Singapore is revising its casino rules to discourage low-income groups and the jobless from gambling. After weeks of consultation, the government has filed the Casino Control (Amendment) Bill which would empower authorities to restrict the entry of ‘financially vulnerable’ individuals in casino gaming centers. The provision as stated in a government press release:
At present, Singapore locals and permanent residents must pay an entry levy of S$100 and annual entry levy of S$2,000 if they want to play in the casinos. In the past 18 months, the government earned $288 million from casino levies. Asia Singapore notes the casino boom in Singapore:
Committees of the National Council on Problem Gambling (NCPG) will be empowered to issue visit limits to local, financially vulnerable casino patrons who visit the casinos frequently. Families and individuals may also apply for visit limits in addition to the current family and voluntary self-exclusion.
Provisional family exclusion orders can be made if there is a need to act urgently to protect the family from further severe harm. Exclusion orders can also be made if respondents to the orders cannot be located or are uncooperative.
Although they are supposedly meant for tourists, many residents visit and many are also addicted to gambling there.
If you take $100 as the cost of entry to casino by residents, it makes $2.88 million visits in 18 months (Actually many visits cost less because there is a $2,000 yearly pass so number of visits is much higher. I do not know any other attraction this much popular in Singapore!
Chun Han Wong writes that gambling has actually declined in Singapore but he is worried about the gambling addiction affecting low-income residents:
… the social experiment has yielded mixed results, pressuring authorities to do more to contain gambling ills even as the global slowdown and rising competition threaten growth in the country's fledgling casino industry.
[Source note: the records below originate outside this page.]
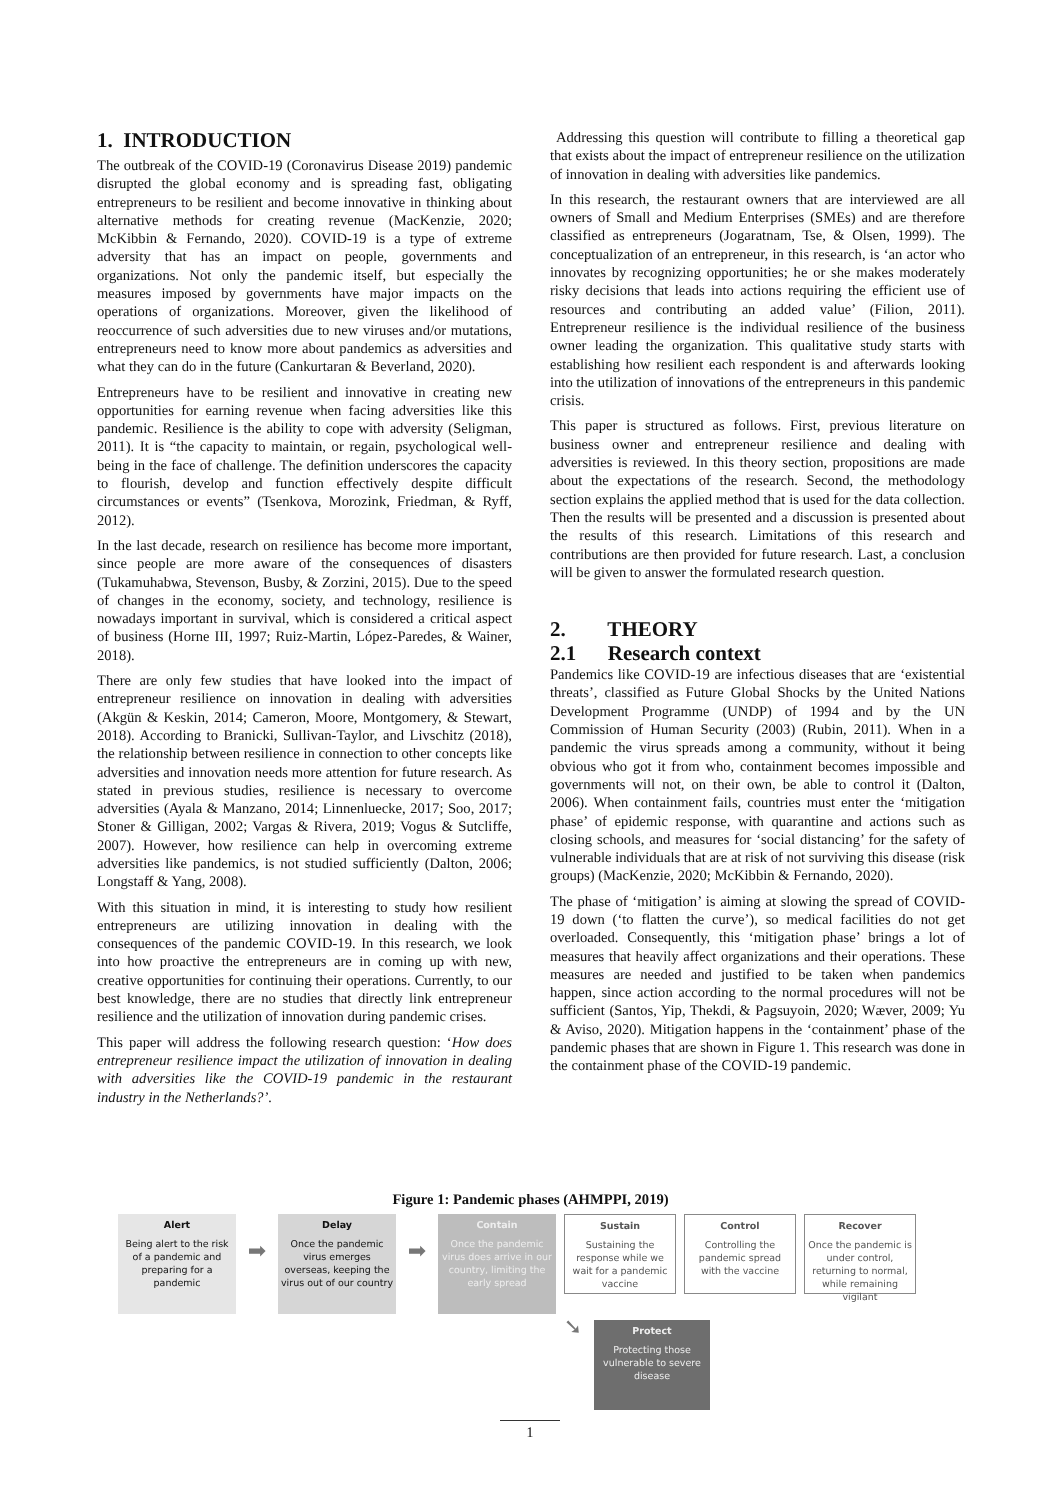1. INTRODUCTION
The outbreak of the COVID-19 (Coronavirus Disease 2019) pandemic disrupted the global economy and is spreading fast, obligating entrepreneurs to be resilient and become innovative in thinking about alternative methods for creating revenue (MacKenzie, 2020; McKibbin & Fernando, 2020). COVID-19 is a type of extreme adversity that has an impact on people, governments and organizations. Not only the pandemic itself, but especially the measures imposed by governments have major impacts on the operations of organizations. Moreover, given the likelihood of reoccurrence of such adversities due to new viruses and/or mutations, entrepreneurs need to know more about pandemics as adversities and what they can do in the future (Cankurtaran & Beverland, 2020).
Entrepreneurs have to be resilient and innovative in creating new opportunities for earning revenue when facing adversities like this pandemic. Resilience is the ability to cope with adversity (Seligman, 2011). It is “the capacity to maintain, or regain, psychological well-being in the face of challenge. The definition underscores the capacity to flourish, develop and function effectively despite difficult circumstances or events” (Tsenkova, Morozink, Friedman, & Ryff, 2012).
In the last decade, research on resilience has become more important, since people are more aware of the consequences of disasters (Tukamuhabwa, Stevenson, Busby, & Zorzini, 2015). Due to the speed of changes in the economy, society, and technology, resilience is nowadays important in survival, which is considered a critical aspect of business (Horne III, 1997; Ruiz-Martin, López-Paredes, & Wainer, 2018).
There are only few studies that have looked into the impact of entrepreneur resilience on innovation in dealing with adversities (Akgün & Keskin, 2014; Cameron, Moore, Montgomery, & Stewart, 2018). According to Branicki, Sullivan-Taylor, and Livschitz (2018), the relationship between resilience in connection to other concepts like adversities and innovation needs more attention for future research. As stated in previous studies, resilience is necessary to overcome adversities (Ayala & Manzano, 2014; Linnenluecke, 2017; Soo, 2017; Stoner & Gilligan, 2002; Vargas & Rivera, 2019; Vogus & Sutcliffe, 2007). However, how resilience can help in overcoming extreme adversities like pandemics, is not studied sufficiently (Dalton, 2006; Longstaff & Yang, 2008).
With this situation in mind, it is interesting to study how resilient entrepreneurs are utilizing innovation in dealing with the consequences of the pandemic COVID-19. In this research, we look into how proactive the entrepreneurs are in coming up with new, creative opportunities for continuing their operations. Currently, to our best knowledge, there are no studies that directly link entrepreneur resilience and the utilization of innovation during pandemic crises.
This paper will address the following research question: ‘How does entrepreneur resilience impact the utilization of innovation in dealing with adversities like the COVID-19 pandemic in the restaurant industry in the Netherlands?’.
Addressing this question will contribute to filling a theoretical gap that exists about the impact of entrepreneur resilience on the utilization of innovation in dealing with adversities like pandemics.
In this research, the restaurant owners that are interviewed are all owners of Small and Medium Enterprises (SMEs) and are therefore classified as entrepreneurs (Jogaratnam, Tse, & Olsen, 1999). The conceptualization of an entrepreneur, in this research, is ‘an actor who innovates by recognizing opportunities; he or she makes moderately risky decisions that leads into actions requiring the efficient use of resources and contributing an added value’ (Filion, 2011). Entrepreneur resilience is the individual resilience of the business owner leading the organization. This qualitative study starts with establishing how resilient each respondent is and afterwards looking into the utilization of innovations of the entrepreneurs in this pandemic crisis.
This paper is structured as follows. First, previous literature on business owner and entrepreneur resilience and dealing with adversities is reviewed. In this theory section, propositions are made about the expectations of the research. Second, the methodology section explains the applied method that is used for the data collection. Then the results will be presented and a discussion is presented about the results of this research. Limitations of this research and contributions are then provided for future research. Last, a conclusion will be given to answer the formulated research question.
2. THEORY
2.1 Research context
Pandemics like COVID-19 are infectious diseases that are ‘existential threats’, classified as Future Global Shocks by the United Nations Development Programme (UNDP) of 1994 and by the UN Commission of Human Security (2003) (Rubin, 2011). When in a pandemic the virus spreads among a community, without it being obvious who got it from who, containment becomes impossible and governments will not, on their own, be able to control it (Dalton, 2006). When containment fails, countries must enter the ‘mitigation phase’ of epidemic response, with quarantine and actions such as closing schools, and measures for ‘social distancing’ for the safety of vulnerable individuals that are at risk of not surviving this disease (risk groups) (MacKenzie, 2020; McKibbin & Fernando, 2020).
The phase of ‘mitigation’ is aiming at slowing the spread of COVID-19 down (‘to flatten the curve’), so medical facilities do not get overloaded. Consequently, this ‘mitigation phase’ brings a lot of measures that heavily affect organizations and their operations. These measures are needed and justified to be taken when pandemics happen, since action according to the normal procedures will not be sufficient (Santos, Yip, Thekdi, & Pagsuyoin, 2020; Wæver, 2009; Yu & Aviso, 2020). Mitigation happens in the ‘containment’ phase of the pandemic phases that are shown in Figure 1. This research was done in the containment phase of the COVID-19 pandemic.
Figure 1: Pandemic phases (AHMPPI, 2019)
Alert
Being alert to the risk of a pandemic and preparing for a pandemic
➡
Delay
Once the pandemic virus emerges overseas, keeping the virus out of our country
➡
Contain
Once the pandemic virus does arrive in our country, limiting the early spread
Sustain
Sustaining the response while we wait for a pandemic vaccine
Control
Controlling the pandemic spread with the vaccine
Recover
Once the pandemic is under control, returning to normal, while remaining vigilant
➘
Protect
Protecting those vulnerable to severe disease
1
…the feared rise in organized crime never materialized, and gambling overall in the city-state has actually declined. But government leaders are concerned about surveys that indicate more low-income residents are betting larger sums and frequent gamblers are playing more often, while more people are seeking counseling for gambling troubles. Anecdotal reports of problem gamblers in the local media—some of whom have turned to crime to fund their gambling addictions—have also alarmed people.
Roger Poh advises the government to use the casino revenues to help the elderly:
These are astronomical sums so naturally many people have been wondering what the government has been doing with this windfall. It claims that the bonanza is used to provide support and care for Singaporeans.
Now I don’t think many people are satisfied with this claim. Can the government spell out specifically how it has been using this bonanza to help Singaporeans?
If there is one group of people the bonanza can be of tremendous help, the elderly poor surely rank high up on the list of priorities.
Loh and Behold thinks the casino center has become Singapore’s new icon:
…the casinos are operating in full force now and Marina Bay Sands is fast replacing the Merlion as our national icon, not that the hermaphrodite Merlion is anything to be proud of really, but at least it is original and unique.
Isn’t that great? Ours must be the only country in the world with a casino as our national emblem or symbol. (If you don’t believe me, just do an online search on “Singapore” and see what picture shows up.)
Convex Set wants more ‘effective barriers’ to ‘prevent gambling-led destitution’:
It strikes me that while the casinos were advertised to be an additional draw in our tourism portfolio, with an “effective” barrier to locals frittering away their hard-earned (and low by international standards) salaries in the form of levies, they have nevertheless “been very effective at drawing locals”.
I believe that this is undesirable and it is important that more effective barriers to entry be put up to prevent gambling-led destitution.
I think we have to be smarter about dealing with the gambling problem. What we have is grossly insufficient.